**TASK DIRECTIONS**
Print the section of the touch drag-and-drop page that opens with the words containing "What this page" and closes with "touch drag path.", copying it word for word.

**DOCUMENT EXCERPT**
══════════════════════════════

Touch drag and drop on Linux

#451651623 Filed 2025-10-13 TouchDragEndContextMenu sampler

Purpose

What this page checks

This sampler logs dragstart, dragend, drop, and contextmenu for draggable link and image targets. It is useful for a manual or CDP-based smoke check of the Linux touch drag path.

The page prevents the native context menu after logging it, so the expected signal is the logged contextmenu event.

Demo

Touch drag-and-drop in action

Screen recording of long-press → drag → drop on this page running a patched Chromium build (Linux touch DnD enabled) under a Wayland compositor.

Live sampler

touch support: checking pointer events: checking

Draggable link

drag this link

Long press, then move or release in place.

Draggable image

draggable test image

Matches the link/image path covered by Blink tests.

Drop zone

A successful drop should not be followed by a context menu.

══════════════════════════════

**EXTRACTED DATA**
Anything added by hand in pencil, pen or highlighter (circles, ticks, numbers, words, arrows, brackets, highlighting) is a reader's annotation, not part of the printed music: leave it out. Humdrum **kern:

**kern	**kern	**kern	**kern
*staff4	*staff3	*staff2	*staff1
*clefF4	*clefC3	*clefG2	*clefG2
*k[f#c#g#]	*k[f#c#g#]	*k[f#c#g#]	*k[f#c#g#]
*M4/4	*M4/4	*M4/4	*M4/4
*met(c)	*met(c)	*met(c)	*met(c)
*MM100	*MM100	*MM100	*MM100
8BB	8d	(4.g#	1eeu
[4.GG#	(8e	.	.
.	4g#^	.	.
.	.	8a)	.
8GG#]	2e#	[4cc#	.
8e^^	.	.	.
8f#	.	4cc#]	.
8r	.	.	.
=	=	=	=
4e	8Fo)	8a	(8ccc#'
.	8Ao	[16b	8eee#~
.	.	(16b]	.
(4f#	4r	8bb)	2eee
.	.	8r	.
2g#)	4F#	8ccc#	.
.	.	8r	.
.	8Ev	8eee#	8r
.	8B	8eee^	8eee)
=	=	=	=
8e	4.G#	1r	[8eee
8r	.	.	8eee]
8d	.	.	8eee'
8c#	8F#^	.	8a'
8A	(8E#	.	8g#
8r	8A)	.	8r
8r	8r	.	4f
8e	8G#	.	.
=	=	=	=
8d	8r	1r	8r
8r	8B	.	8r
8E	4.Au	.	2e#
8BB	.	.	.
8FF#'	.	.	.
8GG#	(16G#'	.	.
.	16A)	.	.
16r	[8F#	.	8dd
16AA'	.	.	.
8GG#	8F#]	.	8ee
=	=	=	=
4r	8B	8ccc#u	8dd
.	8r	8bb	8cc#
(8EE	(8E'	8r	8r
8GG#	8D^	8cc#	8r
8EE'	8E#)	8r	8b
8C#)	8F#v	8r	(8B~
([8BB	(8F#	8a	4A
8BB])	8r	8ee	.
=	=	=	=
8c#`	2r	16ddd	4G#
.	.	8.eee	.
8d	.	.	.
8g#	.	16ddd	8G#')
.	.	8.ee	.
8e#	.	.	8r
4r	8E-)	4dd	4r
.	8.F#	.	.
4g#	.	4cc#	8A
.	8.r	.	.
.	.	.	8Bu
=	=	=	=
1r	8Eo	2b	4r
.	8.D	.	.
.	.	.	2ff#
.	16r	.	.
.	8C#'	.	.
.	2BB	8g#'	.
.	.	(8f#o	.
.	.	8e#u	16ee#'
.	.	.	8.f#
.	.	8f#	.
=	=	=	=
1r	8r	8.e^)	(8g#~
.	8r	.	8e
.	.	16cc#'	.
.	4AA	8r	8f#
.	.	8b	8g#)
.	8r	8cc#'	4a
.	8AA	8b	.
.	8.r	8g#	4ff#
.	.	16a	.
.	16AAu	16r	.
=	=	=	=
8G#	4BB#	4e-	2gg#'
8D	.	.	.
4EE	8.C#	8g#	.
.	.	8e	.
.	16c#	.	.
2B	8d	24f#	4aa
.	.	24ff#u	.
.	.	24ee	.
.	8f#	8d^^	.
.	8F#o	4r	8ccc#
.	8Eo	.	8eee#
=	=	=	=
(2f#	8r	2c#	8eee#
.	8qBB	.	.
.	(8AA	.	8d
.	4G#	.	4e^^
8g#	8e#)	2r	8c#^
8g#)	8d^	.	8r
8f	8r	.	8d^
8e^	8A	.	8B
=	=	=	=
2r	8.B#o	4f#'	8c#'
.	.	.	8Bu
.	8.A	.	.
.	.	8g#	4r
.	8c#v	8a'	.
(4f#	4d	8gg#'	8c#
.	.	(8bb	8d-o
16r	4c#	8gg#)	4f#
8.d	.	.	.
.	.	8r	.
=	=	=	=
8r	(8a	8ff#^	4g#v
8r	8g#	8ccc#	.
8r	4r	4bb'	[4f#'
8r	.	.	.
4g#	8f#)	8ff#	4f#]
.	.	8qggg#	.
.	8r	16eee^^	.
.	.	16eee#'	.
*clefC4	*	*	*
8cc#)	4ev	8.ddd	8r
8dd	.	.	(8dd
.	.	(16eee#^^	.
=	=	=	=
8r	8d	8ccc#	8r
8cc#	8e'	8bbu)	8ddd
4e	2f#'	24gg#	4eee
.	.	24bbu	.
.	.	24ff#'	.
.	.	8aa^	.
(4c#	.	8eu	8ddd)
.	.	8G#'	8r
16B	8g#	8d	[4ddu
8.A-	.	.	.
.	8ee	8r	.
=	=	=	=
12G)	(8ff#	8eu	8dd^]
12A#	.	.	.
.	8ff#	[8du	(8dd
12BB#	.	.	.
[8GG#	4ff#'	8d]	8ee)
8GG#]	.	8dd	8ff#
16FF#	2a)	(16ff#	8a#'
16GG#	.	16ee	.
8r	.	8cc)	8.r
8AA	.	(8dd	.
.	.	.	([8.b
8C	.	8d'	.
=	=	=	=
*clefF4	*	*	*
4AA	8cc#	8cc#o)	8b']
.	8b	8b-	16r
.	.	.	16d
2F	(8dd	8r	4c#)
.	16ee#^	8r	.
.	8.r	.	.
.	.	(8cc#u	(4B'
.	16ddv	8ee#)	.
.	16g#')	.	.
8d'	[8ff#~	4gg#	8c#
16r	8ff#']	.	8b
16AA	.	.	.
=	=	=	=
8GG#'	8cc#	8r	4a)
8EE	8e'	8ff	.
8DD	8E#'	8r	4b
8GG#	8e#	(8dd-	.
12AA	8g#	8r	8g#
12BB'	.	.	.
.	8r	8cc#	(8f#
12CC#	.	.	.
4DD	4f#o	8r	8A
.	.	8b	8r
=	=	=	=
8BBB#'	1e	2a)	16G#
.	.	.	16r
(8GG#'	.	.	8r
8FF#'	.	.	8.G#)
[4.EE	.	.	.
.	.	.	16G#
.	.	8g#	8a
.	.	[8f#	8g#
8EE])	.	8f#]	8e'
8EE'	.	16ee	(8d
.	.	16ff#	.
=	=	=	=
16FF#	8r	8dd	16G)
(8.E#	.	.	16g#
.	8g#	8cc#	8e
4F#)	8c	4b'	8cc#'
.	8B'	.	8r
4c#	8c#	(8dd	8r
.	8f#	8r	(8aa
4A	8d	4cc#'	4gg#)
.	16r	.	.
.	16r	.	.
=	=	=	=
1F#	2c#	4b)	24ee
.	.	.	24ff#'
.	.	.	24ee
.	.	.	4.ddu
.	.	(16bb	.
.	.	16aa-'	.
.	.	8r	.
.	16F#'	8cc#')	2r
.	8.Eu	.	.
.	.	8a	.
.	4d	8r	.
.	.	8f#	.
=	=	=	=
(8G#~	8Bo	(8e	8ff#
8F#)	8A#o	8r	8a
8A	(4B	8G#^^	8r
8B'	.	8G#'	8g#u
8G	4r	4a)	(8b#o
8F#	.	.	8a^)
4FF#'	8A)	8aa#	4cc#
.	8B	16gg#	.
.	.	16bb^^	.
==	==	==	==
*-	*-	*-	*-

══════════════════════════════

**REPLY**
What this page checks

This sampler logs dragstart, dragend, drop, and contextmenu for draggable link and image targets. It is useful for a manual or CDP-based smoke check of the Linux touch drag path.